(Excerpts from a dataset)
++++++++

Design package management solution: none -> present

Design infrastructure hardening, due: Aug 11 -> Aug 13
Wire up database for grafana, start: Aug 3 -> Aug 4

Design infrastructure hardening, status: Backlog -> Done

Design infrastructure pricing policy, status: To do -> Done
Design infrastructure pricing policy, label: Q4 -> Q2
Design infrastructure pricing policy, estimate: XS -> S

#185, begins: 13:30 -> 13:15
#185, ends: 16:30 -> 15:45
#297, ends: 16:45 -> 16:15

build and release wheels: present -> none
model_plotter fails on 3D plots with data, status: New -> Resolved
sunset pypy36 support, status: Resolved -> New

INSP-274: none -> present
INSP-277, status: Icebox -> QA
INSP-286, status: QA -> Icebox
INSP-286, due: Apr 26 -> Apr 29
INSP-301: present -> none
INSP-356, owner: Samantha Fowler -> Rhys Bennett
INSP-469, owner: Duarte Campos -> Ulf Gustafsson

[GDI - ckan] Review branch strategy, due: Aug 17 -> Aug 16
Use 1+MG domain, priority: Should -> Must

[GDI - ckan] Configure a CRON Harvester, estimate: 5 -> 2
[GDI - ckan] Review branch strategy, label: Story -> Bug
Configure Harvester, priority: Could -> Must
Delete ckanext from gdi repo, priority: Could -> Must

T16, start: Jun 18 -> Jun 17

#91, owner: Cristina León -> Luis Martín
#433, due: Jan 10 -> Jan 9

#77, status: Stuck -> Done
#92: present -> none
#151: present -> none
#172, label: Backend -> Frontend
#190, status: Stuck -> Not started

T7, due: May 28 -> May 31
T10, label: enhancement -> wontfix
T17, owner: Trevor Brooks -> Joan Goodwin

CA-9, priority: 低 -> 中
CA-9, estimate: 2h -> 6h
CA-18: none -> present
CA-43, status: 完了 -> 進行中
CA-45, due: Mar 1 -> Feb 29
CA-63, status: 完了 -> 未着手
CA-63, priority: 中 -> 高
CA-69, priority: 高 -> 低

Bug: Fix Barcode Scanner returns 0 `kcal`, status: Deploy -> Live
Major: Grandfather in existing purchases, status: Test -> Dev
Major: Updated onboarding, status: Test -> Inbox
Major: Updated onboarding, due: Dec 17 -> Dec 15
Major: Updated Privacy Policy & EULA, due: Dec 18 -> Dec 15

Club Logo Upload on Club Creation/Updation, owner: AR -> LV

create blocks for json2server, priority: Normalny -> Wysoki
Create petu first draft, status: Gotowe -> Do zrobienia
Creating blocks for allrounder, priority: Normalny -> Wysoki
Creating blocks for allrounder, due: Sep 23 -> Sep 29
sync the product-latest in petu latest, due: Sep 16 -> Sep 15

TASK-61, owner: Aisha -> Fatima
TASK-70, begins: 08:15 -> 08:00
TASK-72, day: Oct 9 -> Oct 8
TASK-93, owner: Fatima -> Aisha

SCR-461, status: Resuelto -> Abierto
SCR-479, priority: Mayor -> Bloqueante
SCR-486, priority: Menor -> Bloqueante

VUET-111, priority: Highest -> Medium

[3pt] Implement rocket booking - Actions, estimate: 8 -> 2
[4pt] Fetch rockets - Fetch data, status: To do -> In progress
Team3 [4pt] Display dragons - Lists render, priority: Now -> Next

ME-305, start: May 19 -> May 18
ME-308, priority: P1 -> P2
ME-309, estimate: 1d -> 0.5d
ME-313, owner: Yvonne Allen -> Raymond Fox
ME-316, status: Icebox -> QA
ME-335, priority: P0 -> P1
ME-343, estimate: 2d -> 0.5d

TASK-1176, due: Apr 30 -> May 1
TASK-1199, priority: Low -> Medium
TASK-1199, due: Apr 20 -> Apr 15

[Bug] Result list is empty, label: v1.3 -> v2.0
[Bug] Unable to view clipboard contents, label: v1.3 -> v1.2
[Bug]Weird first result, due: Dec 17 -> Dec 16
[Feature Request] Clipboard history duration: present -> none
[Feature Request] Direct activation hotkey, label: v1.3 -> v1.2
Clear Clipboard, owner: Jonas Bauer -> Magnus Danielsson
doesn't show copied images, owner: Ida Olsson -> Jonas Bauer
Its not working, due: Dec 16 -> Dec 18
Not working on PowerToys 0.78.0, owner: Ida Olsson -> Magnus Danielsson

++++++++

→ **What you have to do**
Start with the line above that contains "T16, start: Jun 18 -> Jun 17" and stop after the line that contains "CA-63, status: 完了 -> 未着手". Output those lines exactly, and only those.

→ **Output of the exercise**
T16, start: Jun 18 -> Jun 17

#91, owner: Cristina León -> Luis Martín
#433, due: Jan 10 -> Jan 9

#77, status: Stuck -> Done
#92: present -> none
#151: present -> none
#172, label: Backend -> Frontend
#190, status: Stuck -> Not started

T7, due: May 28 -> May 31
T10, label: enhancement -> wontfix
T17, owner: Trevor Brooks -> Joan Goodwin

CA-9, priority: 低 -> 中
CA-9, estimate: 2h -> 6h
CA-18: none -> present
CA-43, status: 完了 -> 進行中
CA-45, due: Mar 1 -> Feb 29
CA-63, status: 完了 -> 未着手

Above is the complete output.